Figure 6 APC activated drug can save T-cell functional removal tumor can save systemic immune changes Considering that T-cell activity can be removed from the tumor load environment after recovery, the researchers used surgery to remove the tumor, found that whether it is AT3, 4T1 or MC38 tumor model, removed tumor, spleen immune system ideographic and proliferation behavior is consistent with normal mice, indicating that the changes in systemic immunity was reversed! However, if there is a recurrence or metastasis of the tumor locally, the body's immune state will be in a transition state between normal mice and lotus mice.

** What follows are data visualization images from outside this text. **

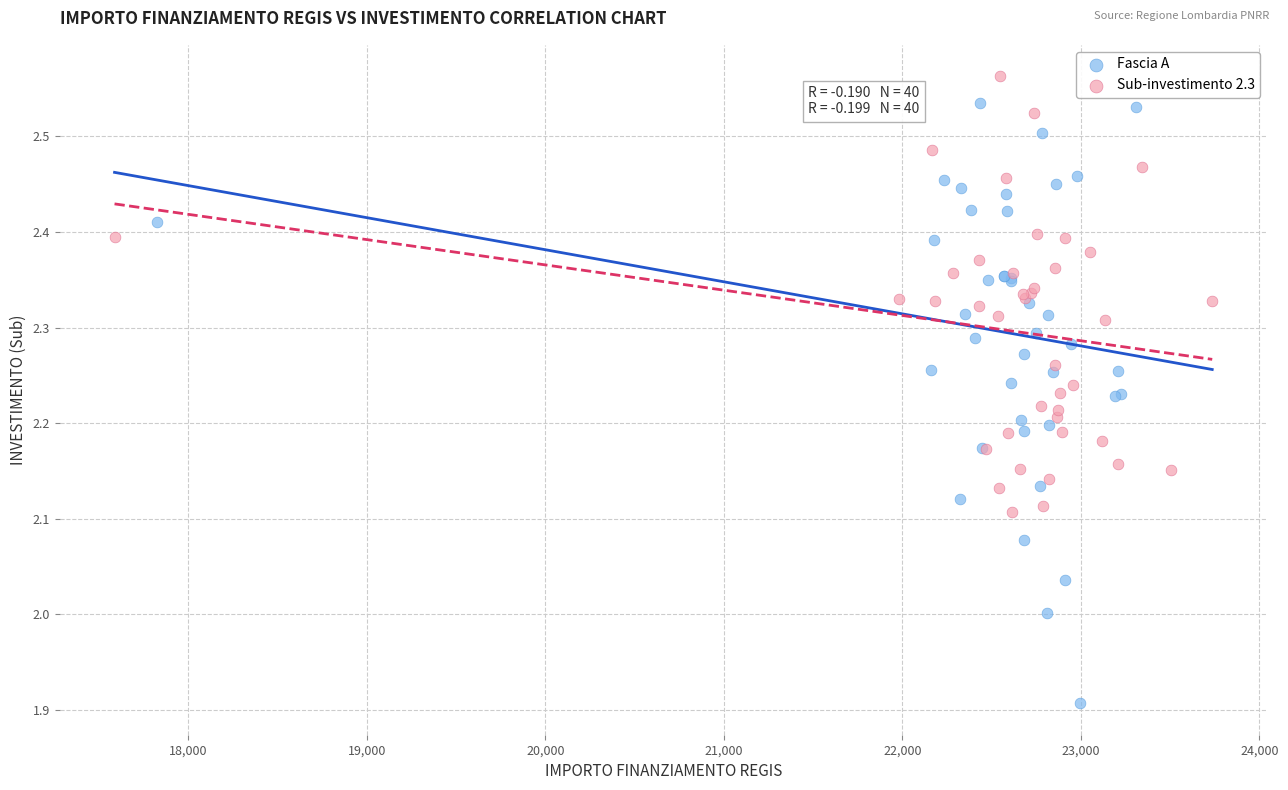

Which series has the largest Y range (max minus min)?

Fascia A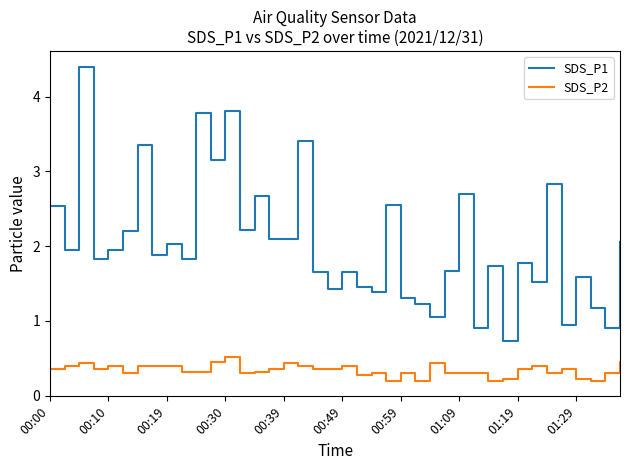

Which series has the largest total across all categories?

SDS_P1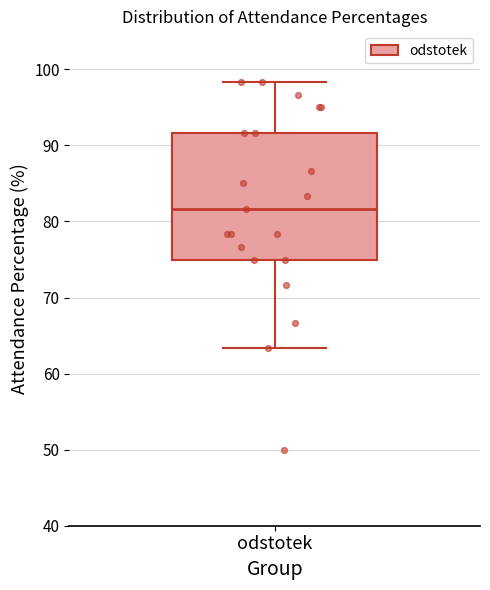

Transcribe this box plot: give where the median line is, the range the box spans, and where the two whiskers end, as read against the y-axis. The values are not printed on the chart, so give them approximately, as read against the axis.

median 82, box 75 to 92, whiskers 63 to 98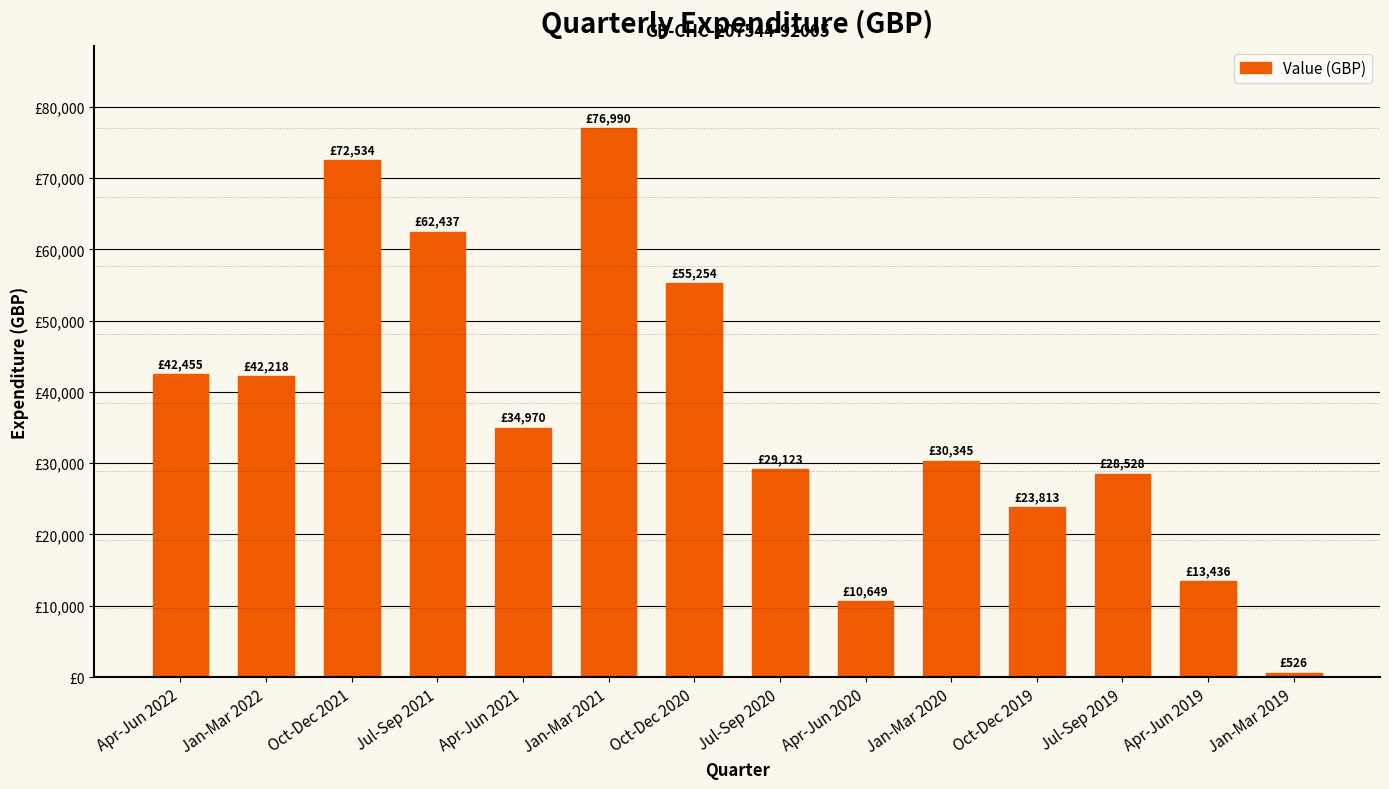

What is the difference between the values at Jul-Sep 2020 and Jan-Mar 2022?

13095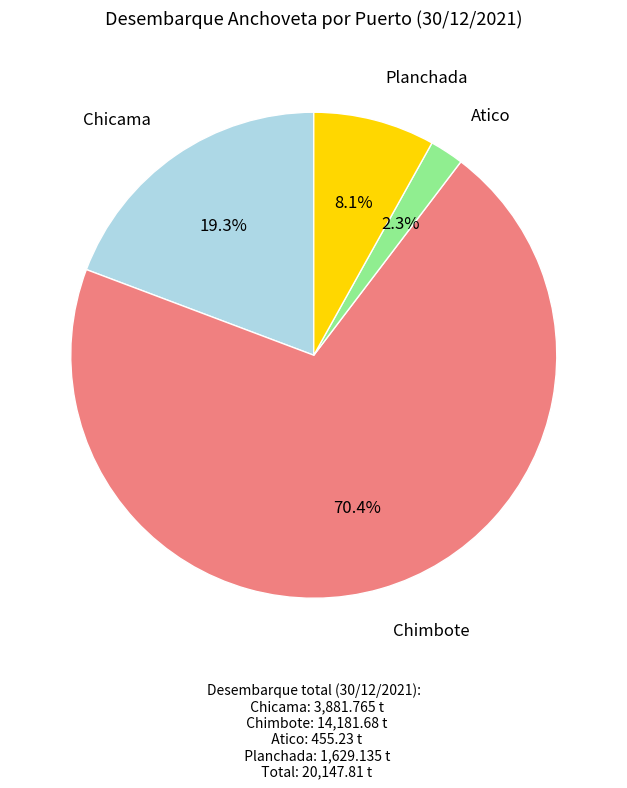

Is there a majority slice in this chart?

Yes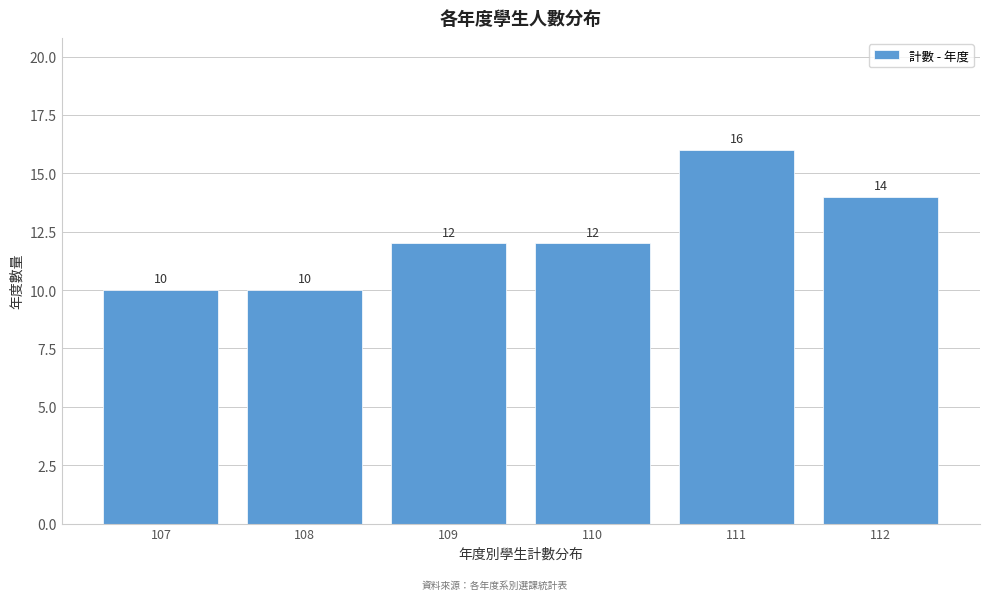

Reading left to right, what are all the values shown in this chart?

10	10	12	12	16	14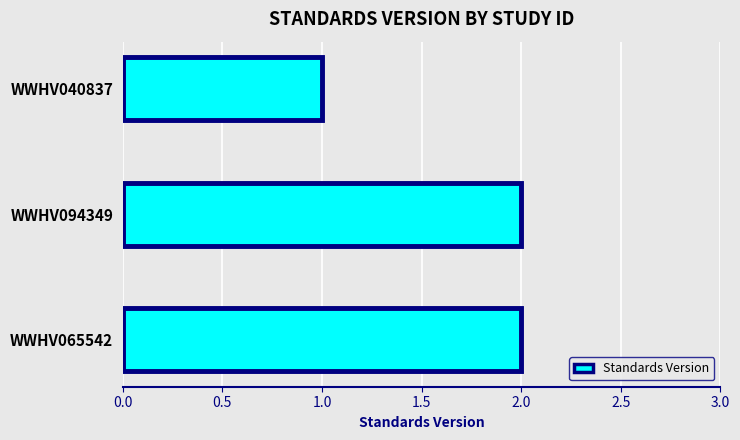

What is the minimum value shown in the chart?

1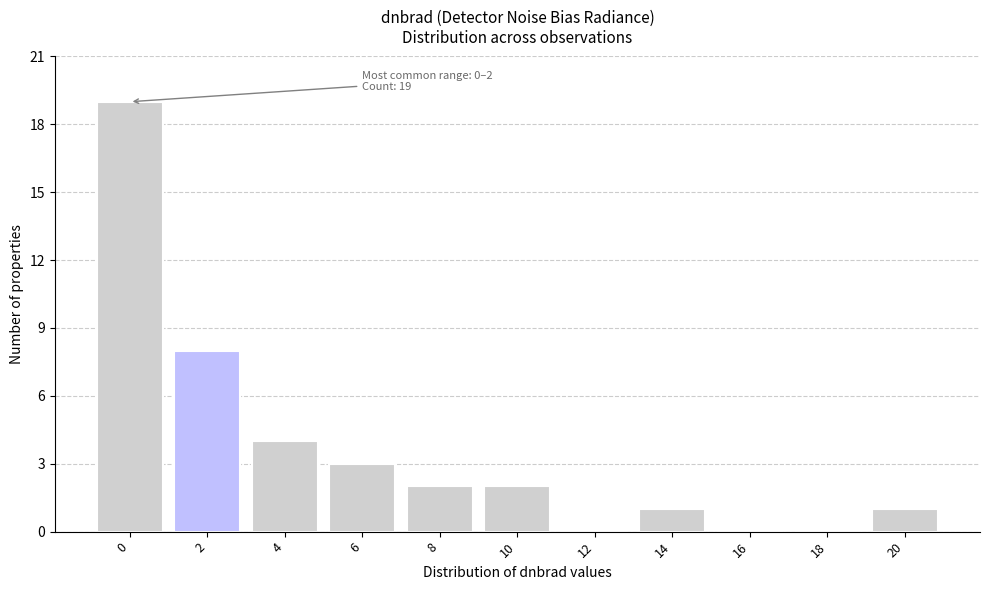

Reading left to right, extract all data points from this chart.

0=19	2=8	4=4	6=3	8=2	10=2	12=0	14=1	16=0	18=0	20=1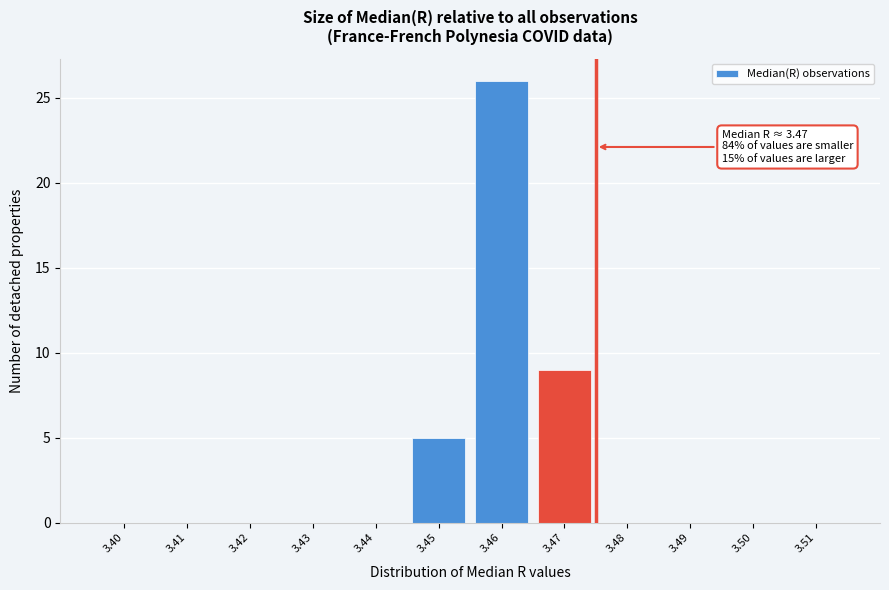

Reading left to right, what are all the values shown in this chart?

3.40=0	3.41=0	3.42=0	3.43=0	3.44=0	3.45=5	3.46=26	3.47=9	3.48=0	3.49=0	3.50=0	3.51=0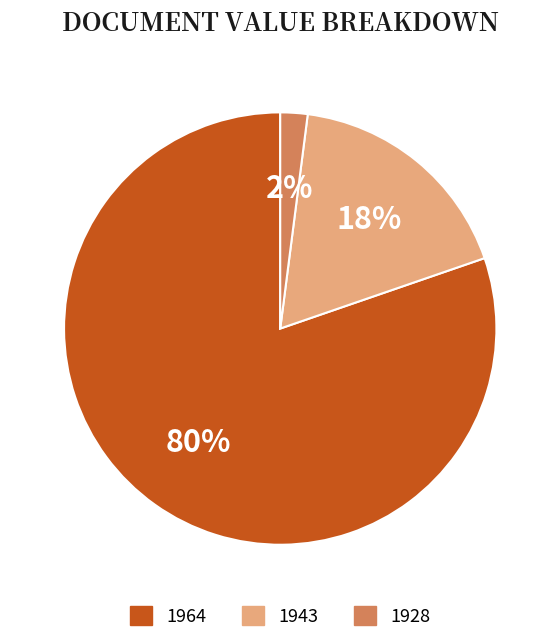

Is it true that 1943 is 18% of the pie?

True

The study further reveals the plasticity of the systemic immune system, as successful tumor removal can significantly reverse the collapse of the overall immune system, a finding that also provides guidance on the treatment of tumor immunotherapy, which may have a completely different outcome before or after surgery.
The small editor has said that we all know that the tumor is a bad guy, but did not expect it to be so means, affecting the local tumor micro-environment is not enough, but also try to destroy the whole body immunity, to the whole "big environment" are made earth-shaking, really sinister! It seems that there is still a long way to go in the fight between humans and tumors... References: Allen B M, Hiam K J, Burnett C E, et al. Systemic dysfunction and plasticity of the immune macroenvironment in cancer models. Nature Medicine, 2020: 1-10.QL. Yin Source: BioImmunology !-- end of content presentation -- !-- to determine if login is over.